Vital MX: Honda HRC has come forward to explain what happened to Cole Seely's shock during both motos at the 2017 Motocross of Nations. As we theorized in the forum discussions relating to the topic, the failure was due to mud packing in the retaining collar/bumper cup. So as the shock bottomed out, it compacted the mud into this retaining cup until it ultimately split from the inside out, releasing the rear spring and dropping the ride height of Seely's CRF450R. Read below for their exact words on the matter.

Team Honda HRC Addresses Motocross of Nations Shock Failure

TORRANCE, Calif. (October 4, 2017) – Team Honda HRC today confirmed that the double DNFs by Cole Seely during the Motocross of Nations at Matterley Basin in Winchester, England, last Sunday were caused by identical shock-absorber failures on his CRF450R. Seely was forced to withdraw from the muddy first and third motos after the spring holder on his factory KYB shock became dislodged, allowing the spring to drop.

“Clearly, we’re very disappointed by what happened at the Motocross of Nations,” said Takashi “Sam” Mishima, Manager of Motorcycle Sports at American Honda. “The factory KYB shock on our bike uses a cup-shaped spring collar with a slot where it slides over the shaft, and when the mud packed on the bottoming bumper during the first moto, enough force built up to shift the collar out of place. We used this same setup the entire AMA Pro Motocross season, including at muddy races like Unadilla, but this was the first time we experienced this issue. We replaced the entire shock for Cole’s final moto, but the same problem occurred again. Normally with issues like this, it’s difficult to even recreate them again, so the fact that this problem occurred twice on the same day suggests there was something particular about the Matterley Basin track layout and/or the consistency of the mud that created the perfect conditions for the problem.

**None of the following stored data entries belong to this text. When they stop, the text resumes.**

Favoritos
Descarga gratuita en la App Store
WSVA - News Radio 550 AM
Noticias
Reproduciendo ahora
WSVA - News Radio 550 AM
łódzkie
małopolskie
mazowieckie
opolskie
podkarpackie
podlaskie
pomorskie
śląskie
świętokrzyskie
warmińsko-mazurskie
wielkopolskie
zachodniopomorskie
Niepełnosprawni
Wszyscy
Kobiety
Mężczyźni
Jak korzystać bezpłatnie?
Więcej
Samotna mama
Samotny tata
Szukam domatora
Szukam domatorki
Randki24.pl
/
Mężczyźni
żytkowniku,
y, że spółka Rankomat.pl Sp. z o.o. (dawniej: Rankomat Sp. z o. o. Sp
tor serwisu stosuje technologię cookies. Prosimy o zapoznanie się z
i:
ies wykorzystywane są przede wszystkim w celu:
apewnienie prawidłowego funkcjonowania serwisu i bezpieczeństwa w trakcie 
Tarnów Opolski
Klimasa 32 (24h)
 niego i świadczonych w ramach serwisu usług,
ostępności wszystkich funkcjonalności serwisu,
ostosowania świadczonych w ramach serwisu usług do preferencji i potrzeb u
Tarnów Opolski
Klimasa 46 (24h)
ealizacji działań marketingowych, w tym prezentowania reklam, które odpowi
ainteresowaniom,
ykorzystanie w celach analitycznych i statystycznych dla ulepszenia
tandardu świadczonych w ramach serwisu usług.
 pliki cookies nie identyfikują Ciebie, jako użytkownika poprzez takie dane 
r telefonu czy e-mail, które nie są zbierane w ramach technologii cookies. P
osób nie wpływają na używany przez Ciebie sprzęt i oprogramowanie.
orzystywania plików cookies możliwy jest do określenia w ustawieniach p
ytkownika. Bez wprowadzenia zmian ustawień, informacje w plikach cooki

Honda customers should know that the retaining system on the production Showa CRF450R shock is different; in fact, the system is the same as that on the factory Showa shock used by our MXGP counterparts at Team HRC, whose bikes didn’t experience this issue at the Motocross of Nations. Obviously, we’ll look into this along with KYB and address it for next season, but in the meantime, we offer our sincere apologies to Cole, and to American motocross fans for the fact that Team USA’s results were so significantly impacted by this issue.”

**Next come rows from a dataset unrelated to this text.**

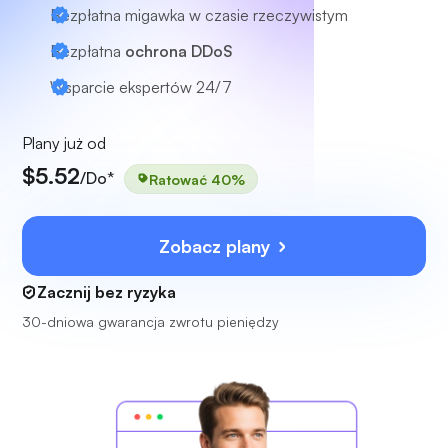
Bezpłatna migawka w czasie rzeczywistym
Bezpłatna
ochrona DDoS
Wsparcie ekspertów
24/7
Plany już od
$5.52
/Do*
Ratować 40%
Zobacz plany
Zacznij bez ryzyka
30-dniowa gwarancja zwrotu pieniędzy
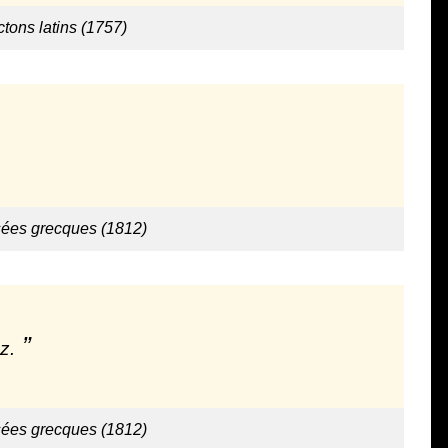
ctons latins (1757)
sées grecques (1812)
z.
sées grecques (1812)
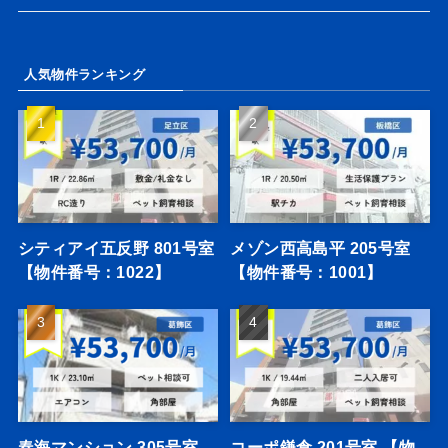
人気物件ランキング
シティアイ五反野 801号室
メゾン西高島平 205号室
【物件番号：1022】
【物件番号：1001】
春海マンション 305号室
コーポ鎌倉 201号室 【物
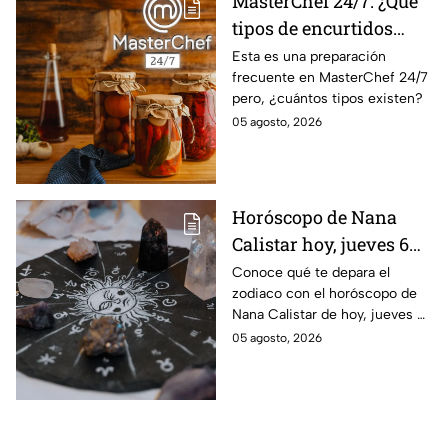
MasterChef 24/7: ¿Qué
tipos de encurtidos
hay?
Esta es una preparación
frecuente en MasterChef 24/7
pero, ¿cuántos tipos existen?
05 agosto, 2026
Horóscopo de Nana
Calistar hoy, jueves 6
de agosto: a estos
Conoce qué te depara el
zodiaco con el horóscopo de
signos se les abren las
Nana Calistar de hoy, jueves 6
puertas del dinero
de agosto. ¿Será dinero o
05 agosto, 2026
amor? ¡Sigue leyendo! Estas
son las predicciones.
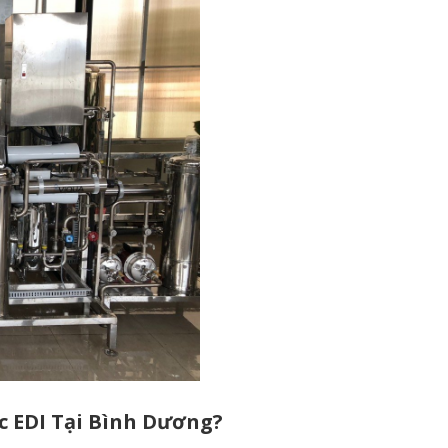
c EDI Tại Bình Dương?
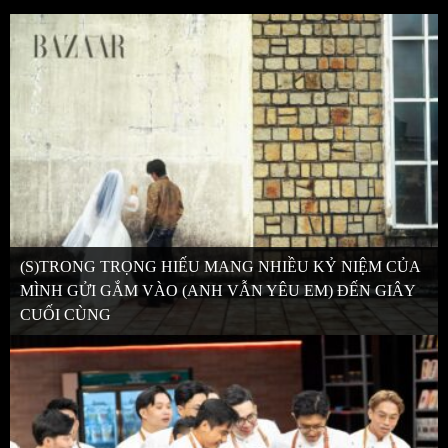
(S)TRONG TRỌNG HIẾU MANG NHIỀU KỶ NIỆM CỦA
MÌNH GỬI GẮM VÀO (ANH VẪN YÊU EM) ĐẾN GIÂY
CUỐI CÙNG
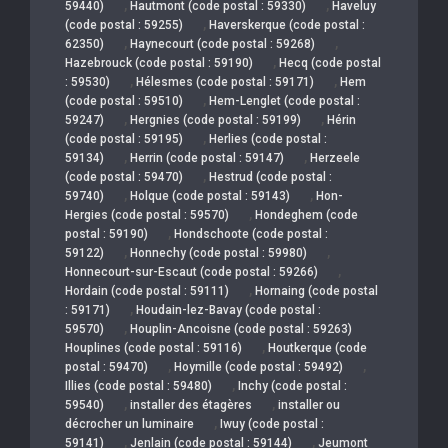
,
,
59440)
Hautmont (code postal : 59330)
Haveluy
,
(code postal : 59255)
Haverskerque (code postal :
,
,
62350)
Haynecourt (code postal : 59268)
,
Hazebrouck (code postal : 59190)
Hecq (code postal
,
,
: 59530)
Hélesmes (code postal : 59171)
Hem
,
(code postal : 59510)
Hem-Lenglet (code postal :
,
,
59247)
Hergnies (code postal : 59199)
Hérin
,
(code postal : 59195)
Herlies (code postal :
,
,
59134)
Herrin (code postal : 59147)
Herzeele
,
(code postal : 59470)
Hestrud (code postal :
,
,
59740)
Holque (code postal : 59143)
Hon-
,
Hergies (code postal : 59570)
Hondeghem (code
,
postal : 59190)
Hondschoote (code postal :
,
,
59122)
Honnechy (code postal : 59980)
,
Honnecourt-sur-Escaut (code postal : 59266)
,
Hordain (code postal : 59111)
Hornaing (code postal
,
: 59171)
Houdain-lez-Bavay (code postal :
,
59570)
Houplin-Ancoisne (code postal : 59263)
,
Houplines (code postal : 59116)
Houtkerque (code
,
,
postal : 59470)
Hoymille (code postal : 59492)
,
Illies (code postal : 59480)
Inchy (code postal :
,
,
59540)
installer des étagères
installer ou
,
décrocher un luminaire
Iwuy (code postal :
,
,
59141)
Jenlain (code postal : 59144)
Jeumont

An example of a KYB kit shock for a 2017 CRF450R. While not the same shock body used by the HRC team, the red bumper cup below is the same as the factory team uses.

KYB would also like to acknowledge the impact the failure had on the U.S. effort and offer their apologies to the MX community. Countermeasures and design updates are currently being instituted to insure this type of situation does not happen again. KYB adds that only factory KYB-issued parts for HRC factory bikes and race teams are affected.